学生時代、今はあるのか知らないけれど、当時はコーラの500ml缶があって、何回息継ぎして飲めるか、つまり、一気に飲めた人が一番エライ! みたいな、学生にありがちな馬鹿なことをやっていた。

やったこと、ないですか? 
得に炭酸がきついのがいいんだよね。

そういうソーダ系を買いに近所のデリ(コンビニのようなもの)に行ったりスーパーに行ったりすると、さすがハーレム。あなたを別の世界へ連れて行ってくれます。

意味不明なブランドから味がまったく想像がつかないような、でもって色も奇抜で、それはそれは素晴らしいソーダ類が満載! なのです。
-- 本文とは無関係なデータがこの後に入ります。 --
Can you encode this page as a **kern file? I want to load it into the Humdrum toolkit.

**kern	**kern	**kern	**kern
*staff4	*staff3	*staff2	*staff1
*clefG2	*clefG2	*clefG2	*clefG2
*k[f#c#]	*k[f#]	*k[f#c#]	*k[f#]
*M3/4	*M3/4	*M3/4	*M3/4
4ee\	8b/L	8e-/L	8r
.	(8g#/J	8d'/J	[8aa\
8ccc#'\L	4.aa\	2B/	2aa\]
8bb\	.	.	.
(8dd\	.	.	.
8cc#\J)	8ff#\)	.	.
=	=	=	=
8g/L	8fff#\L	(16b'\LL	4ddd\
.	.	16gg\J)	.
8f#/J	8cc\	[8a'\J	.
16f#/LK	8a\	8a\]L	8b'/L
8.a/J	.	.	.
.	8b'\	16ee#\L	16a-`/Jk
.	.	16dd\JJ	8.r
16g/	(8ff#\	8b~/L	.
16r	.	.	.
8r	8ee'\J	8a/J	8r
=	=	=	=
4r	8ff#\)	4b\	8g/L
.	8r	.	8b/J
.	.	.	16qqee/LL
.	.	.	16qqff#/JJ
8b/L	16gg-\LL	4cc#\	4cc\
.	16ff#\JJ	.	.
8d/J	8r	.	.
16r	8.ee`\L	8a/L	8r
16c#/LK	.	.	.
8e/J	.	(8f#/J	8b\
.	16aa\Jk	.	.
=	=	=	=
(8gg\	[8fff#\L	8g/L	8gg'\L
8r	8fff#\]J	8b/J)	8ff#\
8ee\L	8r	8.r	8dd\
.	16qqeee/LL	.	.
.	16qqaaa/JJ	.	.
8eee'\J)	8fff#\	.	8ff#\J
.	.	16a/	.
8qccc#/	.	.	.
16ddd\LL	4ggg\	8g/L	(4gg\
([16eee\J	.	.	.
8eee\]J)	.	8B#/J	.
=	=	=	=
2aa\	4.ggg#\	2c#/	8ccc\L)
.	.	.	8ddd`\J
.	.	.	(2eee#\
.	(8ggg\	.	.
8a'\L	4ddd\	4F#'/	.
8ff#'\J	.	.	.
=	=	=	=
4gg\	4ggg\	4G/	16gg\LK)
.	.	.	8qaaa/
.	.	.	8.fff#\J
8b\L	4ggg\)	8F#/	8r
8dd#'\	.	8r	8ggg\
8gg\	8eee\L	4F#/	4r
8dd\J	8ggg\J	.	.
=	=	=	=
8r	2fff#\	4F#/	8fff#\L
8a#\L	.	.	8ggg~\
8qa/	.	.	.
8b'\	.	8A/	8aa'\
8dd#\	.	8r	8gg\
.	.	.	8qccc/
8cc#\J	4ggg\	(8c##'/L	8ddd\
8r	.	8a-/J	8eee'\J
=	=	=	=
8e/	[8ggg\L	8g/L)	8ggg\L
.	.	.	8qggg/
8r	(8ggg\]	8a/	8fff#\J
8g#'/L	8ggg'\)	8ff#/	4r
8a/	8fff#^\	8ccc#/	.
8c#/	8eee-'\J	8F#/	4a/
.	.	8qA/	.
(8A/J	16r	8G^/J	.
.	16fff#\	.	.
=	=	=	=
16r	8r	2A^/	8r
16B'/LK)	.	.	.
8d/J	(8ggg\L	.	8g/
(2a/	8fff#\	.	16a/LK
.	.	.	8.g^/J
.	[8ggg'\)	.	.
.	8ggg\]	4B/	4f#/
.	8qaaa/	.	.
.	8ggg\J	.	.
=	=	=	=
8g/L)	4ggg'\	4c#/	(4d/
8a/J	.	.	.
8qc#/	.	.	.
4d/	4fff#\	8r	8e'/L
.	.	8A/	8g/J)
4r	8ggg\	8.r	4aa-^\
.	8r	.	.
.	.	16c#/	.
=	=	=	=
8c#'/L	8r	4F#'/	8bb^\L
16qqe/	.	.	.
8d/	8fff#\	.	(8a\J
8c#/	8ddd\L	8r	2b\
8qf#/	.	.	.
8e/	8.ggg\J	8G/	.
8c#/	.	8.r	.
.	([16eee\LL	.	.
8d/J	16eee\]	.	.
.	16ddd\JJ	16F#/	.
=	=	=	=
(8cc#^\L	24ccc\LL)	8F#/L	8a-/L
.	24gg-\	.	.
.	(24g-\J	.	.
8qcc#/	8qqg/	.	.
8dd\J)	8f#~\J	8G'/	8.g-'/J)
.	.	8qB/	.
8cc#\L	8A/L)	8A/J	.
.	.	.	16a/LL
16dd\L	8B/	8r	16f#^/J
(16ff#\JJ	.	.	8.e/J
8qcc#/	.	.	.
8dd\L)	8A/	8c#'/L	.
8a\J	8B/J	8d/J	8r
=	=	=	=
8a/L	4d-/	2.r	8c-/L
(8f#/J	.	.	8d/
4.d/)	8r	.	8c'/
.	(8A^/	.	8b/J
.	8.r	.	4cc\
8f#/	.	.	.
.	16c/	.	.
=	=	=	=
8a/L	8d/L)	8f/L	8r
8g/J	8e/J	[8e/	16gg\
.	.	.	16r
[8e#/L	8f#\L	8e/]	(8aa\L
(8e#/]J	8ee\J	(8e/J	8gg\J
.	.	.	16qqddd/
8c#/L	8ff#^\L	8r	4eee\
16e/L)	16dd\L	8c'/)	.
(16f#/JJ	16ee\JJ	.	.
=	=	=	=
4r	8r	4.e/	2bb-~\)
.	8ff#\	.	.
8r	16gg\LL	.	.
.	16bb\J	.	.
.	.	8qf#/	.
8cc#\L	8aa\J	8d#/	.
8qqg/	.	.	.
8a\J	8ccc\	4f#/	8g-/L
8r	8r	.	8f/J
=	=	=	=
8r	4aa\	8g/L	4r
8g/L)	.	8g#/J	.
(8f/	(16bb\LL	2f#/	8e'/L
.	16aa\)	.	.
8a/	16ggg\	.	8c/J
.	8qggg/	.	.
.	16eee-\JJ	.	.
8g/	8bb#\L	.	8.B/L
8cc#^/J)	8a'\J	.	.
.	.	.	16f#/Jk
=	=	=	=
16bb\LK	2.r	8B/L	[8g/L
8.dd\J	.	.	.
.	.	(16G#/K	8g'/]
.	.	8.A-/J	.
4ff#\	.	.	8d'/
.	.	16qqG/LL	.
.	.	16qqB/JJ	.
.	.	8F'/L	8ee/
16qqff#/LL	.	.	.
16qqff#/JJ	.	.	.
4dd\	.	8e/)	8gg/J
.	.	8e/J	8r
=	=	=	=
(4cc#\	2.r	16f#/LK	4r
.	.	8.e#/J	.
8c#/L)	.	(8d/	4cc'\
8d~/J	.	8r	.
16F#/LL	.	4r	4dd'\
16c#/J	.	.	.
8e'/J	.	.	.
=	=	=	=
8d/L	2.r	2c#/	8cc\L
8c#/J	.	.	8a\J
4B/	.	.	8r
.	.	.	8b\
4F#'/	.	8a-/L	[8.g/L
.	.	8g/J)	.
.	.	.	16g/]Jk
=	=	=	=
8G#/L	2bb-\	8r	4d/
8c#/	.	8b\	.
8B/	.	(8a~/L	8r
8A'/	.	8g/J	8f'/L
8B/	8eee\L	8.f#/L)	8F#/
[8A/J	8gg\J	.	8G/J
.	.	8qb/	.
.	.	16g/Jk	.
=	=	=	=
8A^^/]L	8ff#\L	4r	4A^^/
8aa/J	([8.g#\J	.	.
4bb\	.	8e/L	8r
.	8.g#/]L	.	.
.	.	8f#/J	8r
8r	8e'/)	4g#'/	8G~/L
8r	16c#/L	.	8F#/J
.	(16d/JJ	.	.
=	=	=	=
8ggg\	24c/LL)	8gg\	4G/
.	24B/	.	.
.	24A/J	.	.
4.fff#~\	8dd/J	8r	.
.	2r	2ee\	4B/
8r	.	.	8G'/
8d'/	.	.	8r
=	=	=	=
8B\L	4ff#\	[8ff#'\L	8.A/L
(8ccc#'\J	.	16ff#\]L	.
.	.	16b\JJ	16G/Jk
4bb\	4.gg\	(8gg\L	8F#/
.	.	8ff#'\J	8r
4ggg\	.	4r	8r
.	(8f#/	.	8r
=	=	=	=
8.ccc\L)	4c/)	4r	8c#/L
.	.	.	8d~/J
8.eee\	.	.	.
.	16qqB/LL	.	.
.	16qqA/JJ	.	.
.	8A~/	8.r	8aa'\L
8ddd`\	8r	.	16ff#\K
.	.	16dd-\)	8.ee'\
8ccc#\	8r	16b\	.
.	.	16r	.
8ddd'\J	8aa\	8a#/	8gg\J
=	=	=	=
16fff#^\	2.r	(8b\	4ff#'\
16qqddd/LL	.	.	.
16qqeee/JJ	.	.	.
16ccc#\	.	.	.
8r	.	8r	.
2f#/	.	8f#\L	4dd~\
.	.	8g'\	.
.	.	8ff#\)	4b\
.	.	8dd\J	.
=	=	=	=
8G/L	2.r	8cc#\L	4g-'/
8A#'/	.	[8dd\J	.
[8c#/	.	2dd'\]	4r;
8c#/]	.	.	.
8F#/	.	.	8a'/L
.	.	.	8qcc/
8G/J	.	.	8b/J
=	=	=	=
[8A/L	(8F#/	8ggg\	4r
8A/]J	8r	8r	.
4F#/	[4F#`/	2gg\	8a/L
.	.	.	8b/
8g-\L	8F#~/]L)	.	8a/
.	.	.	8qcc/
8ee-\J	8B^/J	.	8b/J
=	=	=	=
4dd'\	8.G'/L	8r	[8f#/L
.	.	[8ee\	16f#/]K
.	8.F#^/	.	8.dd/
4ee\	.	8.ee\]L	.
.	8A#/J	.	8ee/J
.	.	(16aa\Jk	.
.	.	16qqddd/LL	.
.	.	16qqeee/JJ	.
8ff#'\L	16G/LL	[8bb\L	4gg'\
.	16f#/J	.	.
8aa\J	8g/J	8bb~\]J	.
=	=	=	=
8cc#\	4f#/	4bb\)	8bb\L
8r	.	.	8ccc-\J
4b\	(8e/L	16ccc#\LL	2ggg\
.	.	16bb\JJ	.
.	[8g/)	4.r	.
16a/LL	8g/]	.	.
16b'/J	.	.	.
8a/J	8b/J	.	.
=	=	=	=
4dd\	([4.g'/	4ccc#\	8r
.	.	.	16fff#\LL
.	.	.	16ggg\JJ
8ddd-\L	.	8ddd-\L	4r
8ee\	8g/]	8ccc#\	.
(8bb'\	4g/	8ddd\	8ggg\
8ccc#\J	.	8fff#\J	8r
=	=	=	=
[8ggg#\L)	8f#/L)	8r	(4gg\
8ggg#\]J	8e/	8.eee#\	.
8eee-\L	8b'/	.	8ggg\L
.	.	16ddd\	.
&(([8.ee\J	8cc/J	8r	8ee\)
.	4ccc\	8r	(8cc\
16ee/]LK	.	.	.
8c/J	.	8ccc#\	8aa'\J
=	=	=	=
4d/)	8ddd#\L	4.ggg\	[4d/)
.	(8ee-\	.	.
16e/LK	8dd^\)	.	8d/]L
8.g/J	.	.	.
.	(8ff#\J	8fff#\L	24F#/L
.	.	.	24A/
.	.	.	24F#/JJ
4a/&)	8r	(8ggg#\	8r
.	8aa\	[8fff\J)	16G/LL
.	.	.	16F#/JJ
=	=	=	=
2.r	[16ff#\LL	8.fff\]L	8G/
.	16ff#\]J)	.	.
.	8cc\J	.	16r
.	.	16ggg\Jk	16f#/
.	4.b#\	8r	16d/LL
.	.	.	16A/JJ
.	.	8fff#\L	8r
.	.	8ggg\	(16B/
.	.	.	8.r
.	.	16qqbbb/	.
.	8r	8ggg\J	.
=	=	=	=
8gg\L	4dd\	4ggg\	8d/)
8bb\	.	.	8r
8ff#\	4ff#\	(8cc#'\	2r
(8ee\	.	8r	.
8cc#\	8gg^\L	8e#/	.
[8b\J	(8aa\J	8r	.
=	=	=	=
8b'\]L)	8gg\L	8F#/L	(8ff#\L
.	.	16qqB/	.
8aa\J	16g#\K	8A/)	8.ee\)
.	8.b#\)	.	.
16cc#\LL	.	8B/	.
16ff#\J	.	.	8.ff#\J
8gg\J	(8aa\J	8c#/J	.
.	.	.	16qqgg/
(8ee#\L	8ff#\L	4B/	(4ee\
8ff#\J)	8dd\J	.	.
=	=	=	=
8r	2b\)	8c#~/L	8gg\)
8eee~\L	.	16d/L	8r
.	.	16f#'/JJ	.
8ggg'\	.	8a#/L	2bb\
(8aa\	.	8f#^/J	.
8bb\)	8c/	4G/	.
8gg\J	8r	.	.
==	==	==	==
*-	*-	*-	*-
ところで、あたしはいつもアメリカって面白いところだな、商売が上手って関心することがあるんですよ。

たとえば7月4日金曜日はアメリカの『独立記念日』。
もともとバーベキューが大好きな国民だけど、この日は皆でおお盛り上がりする日。

日本でもシーズンものの食品ってありますよね。
例えばお正月前には鏡開きのお餅が売り出されたり、おひな様のときにはひなあられが出てきたり。といってもだいたい高いじゃないですか、今ここでかせいでおけ、じゃないけれど。

でもアメリカは、反対に安くなるんですよね。

例えばバーベキューに必要な、バーベキュー・ソース、ケチャップ、肉などなどがいつもよりも安くなっている。だいたい20%くらいかな。ものによってはもっとじゃないだろうか。もしかして去年仕入れたものが全部はけきれなかったので、今セールしているの? と勘ぐりたいぐらいな安さ。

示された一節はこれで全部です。